## Begin QUOTED PASSAGE

Illustration 3: Roles within the meritocracy

There are two ways for decisions to be made within the community. Because the committers have already been recognised as responsible developers by their peers, mutual trust and peer pressure is in place to ensure committers act responsibly and know when it is appropriate to make decisions themselves and when to call a vote.

Minor decisions are usually made on the assumption that ‘code talks’, i.e. developing and committing the code to prove a concept or provide a solution is often more effective than endless discussions.

For more important decisions, such as architectural changes or major new features, votes are required. Voting is carried out by lazy consensus, that is, a discussion is started on the project mailing list titled [VOTE], and is left for at least 48 hours before the initiator sums up—a lack of response is assumed to be tacit agreement. The 48-hour period is designed to take into account the distributed nature of development, and to allow developers in different time zones to play equal roles.

## End QUOTED PASSAGE
## Begin STORED DATA

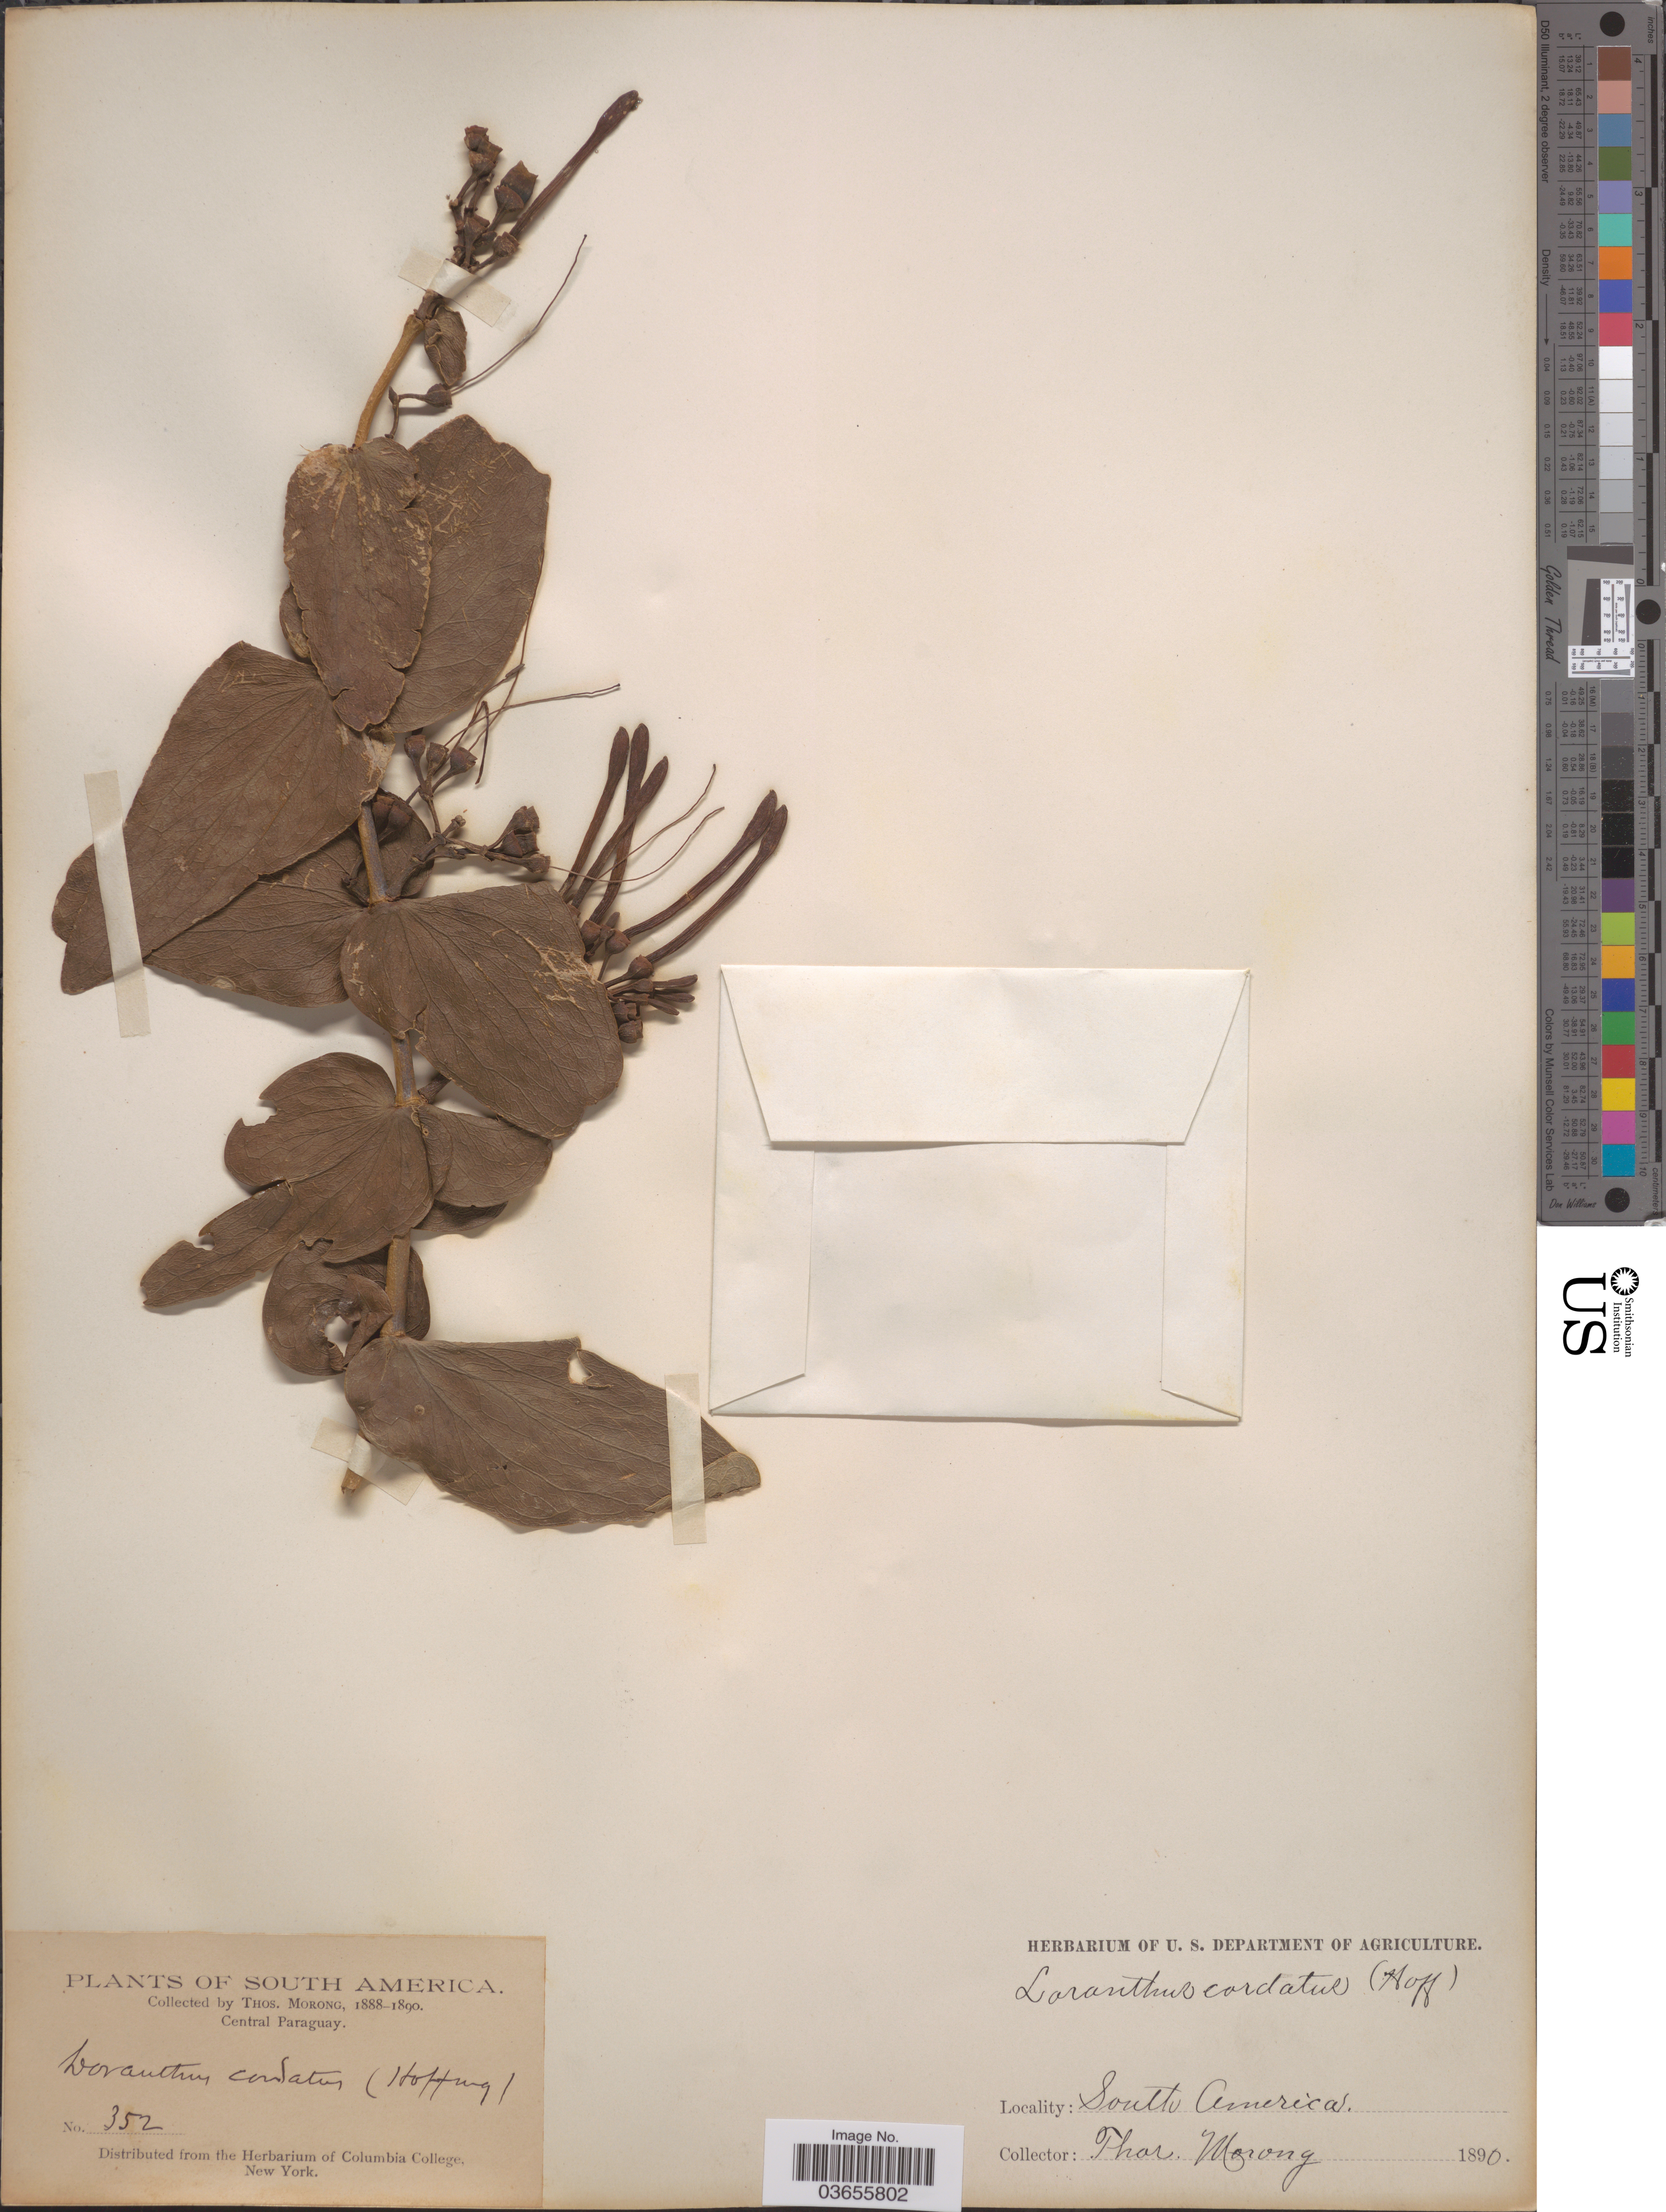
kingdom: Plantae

## End STORED DATA

• WHAT TO WORK ON:
• 1. In the passage on decision making, switch "committers" to "maintainers" throughout the part that opens with the words containing "There are two" and closes with "than endless discussions.".
• 2. According to the passage on decision making, how long is a discussion titled [VOTE] left open before the initiator sums up?
You won't need the material for anything here.

• RESULTS OF THE EXERCISE:
• 1.
There are two ways for decisions to be made within the community. Because the maintainers have already been recognised as responsible developers by their peers, mutual trust and peer pressure is in place to ensure maintainers act responsibly and know when it is appropriate to make decisions themselves and when to call a vote.

Minor decisions are usually made on the assumption that ‘code talks’, i.e. developing and committing the code to prove a concept or provide a solution is often more effective than endless discussions.

• 2. At least 48 hours.